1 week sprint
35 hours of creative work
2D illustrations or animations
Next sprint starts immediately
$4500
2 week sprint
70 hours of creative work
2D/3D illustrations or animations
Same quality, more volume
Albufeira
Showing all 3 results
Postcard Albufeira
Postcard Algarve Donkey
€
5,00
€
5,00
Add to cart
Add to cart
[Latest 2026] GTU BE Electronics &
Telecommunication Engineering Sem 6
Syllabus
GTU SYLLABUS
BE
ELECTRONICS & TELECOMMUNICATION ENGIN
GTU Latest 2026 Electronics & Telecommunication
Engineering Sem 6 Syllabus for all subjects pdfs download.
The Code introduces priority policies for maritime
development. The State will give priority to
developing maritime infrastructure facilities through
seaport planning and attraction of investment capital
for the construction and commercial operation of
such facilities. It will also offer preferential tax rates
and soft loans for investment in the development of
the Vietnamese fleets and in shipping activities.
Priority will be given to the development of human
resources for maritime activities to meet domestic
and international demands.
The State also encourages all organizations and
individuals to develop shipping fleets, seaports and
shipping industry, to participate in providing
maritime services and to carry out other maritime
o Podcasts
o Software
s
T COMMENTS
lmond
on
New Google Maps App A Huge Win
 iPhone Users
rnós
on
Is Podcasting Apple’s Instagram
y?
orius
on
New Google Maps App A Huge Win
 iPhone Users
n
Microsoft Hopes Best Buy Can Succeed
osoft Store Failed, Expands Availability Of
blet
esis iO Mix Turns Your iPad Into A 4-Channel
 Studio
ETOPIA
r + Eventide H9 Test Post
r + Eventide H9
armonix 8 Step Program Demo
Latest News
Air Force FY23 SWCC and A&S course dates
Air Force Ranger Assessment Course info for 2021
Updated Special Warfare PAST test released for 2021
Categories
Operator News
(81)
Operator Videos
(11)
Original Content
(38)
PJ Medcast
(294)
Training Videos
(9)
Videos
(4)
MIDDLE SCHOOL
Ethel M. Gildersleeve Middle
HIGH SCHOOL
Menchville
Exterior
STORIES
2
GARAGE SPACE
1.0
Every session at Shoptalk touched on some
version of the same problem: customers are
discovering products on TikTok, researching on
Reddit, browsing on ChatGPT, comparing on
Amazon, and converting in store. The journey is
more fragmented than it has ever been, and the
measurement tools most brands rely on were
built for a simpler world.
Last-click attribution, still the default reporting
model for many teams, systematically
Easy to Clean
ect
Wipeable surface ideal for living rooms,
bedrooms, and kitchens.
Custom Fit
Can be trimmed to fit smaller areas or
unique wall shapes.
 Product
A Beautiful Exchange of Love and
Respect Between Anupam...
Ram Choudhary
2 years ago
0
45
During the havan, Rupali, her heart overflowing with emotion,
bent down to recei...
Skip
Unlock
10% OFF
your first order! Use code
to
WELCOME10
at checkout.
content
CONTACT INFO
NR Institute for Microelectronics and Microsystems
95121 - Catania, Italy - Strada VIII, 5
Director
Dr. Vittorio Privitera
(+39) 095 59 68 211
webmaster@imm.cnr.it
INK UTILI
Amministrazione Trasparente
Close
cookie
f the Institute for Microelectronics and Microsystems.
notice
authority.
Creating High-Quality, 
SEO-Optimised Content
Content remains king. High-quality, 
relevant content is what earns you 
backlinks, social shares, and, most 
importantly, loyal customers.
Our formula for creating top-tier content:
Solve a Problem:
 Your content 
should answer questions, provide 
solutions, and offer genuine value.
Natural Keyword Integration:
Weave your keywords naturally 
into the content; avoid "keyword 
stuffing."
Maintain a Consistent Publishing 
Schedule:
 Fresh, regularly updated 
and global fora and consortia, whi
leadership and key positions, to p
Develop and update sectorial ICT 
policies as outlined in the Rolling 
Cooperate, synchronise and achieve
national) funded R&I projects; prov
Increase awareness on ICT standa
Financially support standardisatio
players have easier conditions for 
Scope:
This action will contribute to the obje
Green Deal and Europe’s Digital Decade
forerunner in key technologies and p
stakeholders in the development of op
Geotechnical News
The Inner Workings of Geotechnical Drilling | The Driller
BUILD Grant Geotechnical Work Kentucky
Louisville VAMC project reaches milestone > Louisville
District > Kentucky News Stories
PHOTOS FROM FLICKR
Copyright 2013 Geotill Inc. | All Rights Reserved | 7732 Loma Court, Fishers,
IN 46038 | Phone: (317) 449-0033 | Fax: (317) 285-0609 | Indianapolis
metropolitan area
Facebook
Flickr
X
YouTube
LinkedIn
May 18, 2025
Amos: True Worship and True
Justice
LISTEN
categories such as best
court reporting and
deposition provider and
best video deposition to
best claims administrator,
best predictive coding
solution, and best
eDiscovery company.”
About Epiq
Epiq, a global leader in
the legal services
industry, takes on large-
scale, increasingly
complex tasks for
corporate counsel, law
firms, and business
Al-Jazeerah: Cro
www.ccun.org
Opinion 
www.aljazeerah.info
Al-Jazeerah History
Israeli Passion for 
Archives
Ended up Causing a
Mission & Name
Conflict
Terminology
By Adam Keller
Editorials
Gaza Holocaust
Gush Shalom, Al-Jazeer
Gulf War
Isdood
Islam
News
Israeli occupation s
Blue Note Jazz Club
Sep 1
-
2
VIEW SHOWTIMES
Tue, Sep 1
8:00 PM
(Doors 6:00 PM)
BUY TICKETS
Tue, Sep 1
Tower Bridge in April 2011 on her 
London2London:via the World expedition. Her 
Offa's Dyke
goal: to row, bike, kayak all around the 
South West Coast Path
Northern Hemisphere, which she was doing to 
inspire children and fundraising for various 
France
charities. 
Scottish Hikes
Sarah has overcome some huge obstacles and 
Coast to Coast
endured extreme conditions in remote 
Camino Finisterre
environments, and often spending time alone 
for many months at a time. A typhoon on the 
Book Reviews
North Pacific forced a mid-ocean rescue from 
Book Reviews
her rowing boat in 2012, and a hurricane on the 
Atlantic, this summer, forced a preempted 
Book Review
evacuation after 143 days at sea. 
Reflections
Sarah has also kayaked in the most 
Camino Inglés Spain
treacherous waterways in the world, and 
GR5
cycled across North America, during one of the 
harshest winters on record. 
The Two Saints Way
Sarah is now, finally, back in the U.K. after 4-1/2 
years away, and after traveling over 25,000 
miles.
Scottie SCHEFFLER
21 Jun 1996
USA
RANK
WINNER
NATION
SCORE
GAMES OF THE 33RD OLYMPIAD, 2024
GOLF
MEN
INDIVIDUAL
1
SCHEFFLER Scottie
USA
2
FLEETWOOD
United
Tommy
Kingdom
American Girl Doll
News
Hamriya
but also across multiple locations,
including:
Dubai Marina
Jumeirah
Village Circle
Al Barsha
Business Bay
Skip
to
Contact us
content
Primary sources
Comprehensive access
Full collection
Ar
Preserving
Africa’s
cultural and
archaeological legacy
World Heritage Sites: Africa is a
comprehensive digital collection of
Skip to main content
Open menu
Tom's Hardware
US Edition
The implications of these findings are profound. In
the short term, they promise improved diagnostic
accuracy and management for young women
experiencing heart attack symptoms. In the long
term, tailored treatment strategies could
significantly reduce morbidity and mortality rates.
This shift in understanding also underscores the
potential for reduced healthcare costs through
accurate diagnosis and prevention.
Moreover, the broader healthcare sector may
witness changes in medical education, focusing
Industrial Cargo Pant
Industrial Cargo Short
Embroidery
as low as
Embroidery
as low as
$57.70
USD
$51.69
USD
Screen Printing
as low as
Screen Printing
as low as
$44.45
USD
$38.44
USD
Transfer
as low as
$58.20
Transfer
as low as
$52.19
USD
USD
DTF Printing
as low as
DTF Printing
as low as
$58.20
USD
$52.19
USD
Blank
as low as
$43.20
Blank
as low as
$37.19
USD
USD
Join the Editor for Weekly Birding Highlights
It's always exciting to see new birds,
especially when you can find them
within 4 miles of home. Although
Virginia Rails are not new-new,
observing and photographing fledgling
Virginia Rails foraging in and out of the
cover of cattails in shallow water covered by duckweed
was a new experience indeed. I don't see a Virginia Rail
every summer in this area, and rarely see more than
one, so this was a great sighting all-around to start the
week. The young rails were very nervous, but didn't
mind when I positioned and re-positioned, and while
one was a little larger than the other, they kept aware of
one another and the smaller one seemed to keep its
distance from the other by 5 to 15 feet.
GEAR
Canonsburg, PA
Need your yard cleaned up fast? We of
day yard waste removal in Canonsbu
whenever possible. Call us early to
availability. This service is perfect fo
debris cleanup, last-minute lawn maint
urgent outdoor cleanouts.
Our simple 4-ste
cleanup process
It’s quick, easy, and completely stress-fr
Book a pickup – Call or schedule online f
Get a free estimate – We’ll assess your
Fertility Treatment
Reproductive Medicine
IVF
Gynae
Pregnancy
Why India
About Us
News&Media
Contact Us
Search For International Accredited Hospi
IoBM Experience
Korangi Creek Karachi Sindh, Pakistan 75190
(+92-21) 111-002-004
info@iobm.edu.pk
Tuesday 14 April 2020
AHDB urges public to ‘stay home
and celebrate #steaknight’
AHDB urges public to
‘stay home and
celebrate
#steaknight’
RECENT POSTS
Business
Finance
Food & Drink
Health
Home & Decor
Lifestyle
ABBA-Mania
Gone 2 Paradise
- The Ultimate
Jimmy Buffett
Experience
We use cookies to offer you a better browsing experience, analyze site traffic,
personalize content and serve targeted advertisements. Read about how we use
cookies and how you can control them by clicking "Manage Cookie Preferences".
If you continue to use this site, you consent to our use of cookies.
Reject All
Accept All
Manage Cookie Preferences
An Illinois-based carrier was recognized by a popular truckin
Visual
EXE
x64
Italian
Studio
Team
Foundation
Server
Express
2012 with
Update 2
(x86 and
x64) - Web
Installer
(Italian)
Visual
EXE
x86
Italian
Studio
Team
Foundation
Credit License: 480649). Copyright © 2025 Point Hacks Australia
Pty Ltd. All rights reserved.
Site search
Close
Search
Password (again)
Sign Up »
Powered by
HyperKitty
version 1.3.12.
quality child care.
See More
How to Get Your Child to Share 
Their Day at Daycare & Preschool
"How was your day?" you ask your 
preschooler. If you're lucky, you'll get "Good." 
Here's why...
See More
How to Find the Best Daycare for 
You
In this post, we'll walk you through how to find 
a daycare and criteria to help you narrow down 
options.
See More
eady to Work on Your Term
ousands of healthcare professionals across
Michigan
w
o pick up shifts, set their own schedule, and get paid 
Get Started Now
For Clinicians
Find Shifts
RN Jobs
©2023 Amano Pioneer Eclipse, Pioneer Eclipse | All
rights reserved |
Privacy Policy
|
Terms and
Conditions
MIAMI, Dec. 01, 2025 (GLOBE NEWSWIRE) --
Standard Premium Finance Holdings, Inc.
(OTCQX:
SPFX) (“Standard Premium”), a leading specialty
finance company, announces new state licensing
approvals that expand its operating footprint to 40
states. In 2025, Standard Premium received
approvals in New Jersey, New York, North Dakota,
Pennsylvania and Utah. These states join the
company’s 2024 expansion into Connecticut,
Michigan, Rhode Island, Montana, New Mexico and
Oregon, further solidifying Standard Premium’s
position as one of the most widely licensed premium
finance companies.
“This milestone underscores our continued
────────────────────
Please copy only these lines, exactly: the first line of the records through the line containing "such facilities. It", ends included.

1 week sprint
35 hours of creative work
2D illustrations or animations
Next sprint starts immediately
$4500
2 week sprint
70 hours of creative work
2D/3D illustrations or animations
Same quality, more volume
Albufeira
Showing all 3 results
Postcard Albufeira
Postcard Algarve Donkey
€
5,00
€
5,00
Add to cart
Add to cart
[Latest 2026] GTU BE Electronics &
Telecommunication Engineering Sem 6
Syllabus
GTU SYLLABUS
BE
ELECTRONICS & TELECOMMUNICATION ENGIN
GTU Latest 2026 Electronics & Telecommunication
Engineering Sem 6 Syllabus for all subjects pdfs download.
The Code introduces priority policies for maritime
development. The State will give priority to
developing maritime infrastructure facilities through
seaport planning and attraction of investment capital
for the construction and commercial operation of
such facilities. It will also offer preferential tax rates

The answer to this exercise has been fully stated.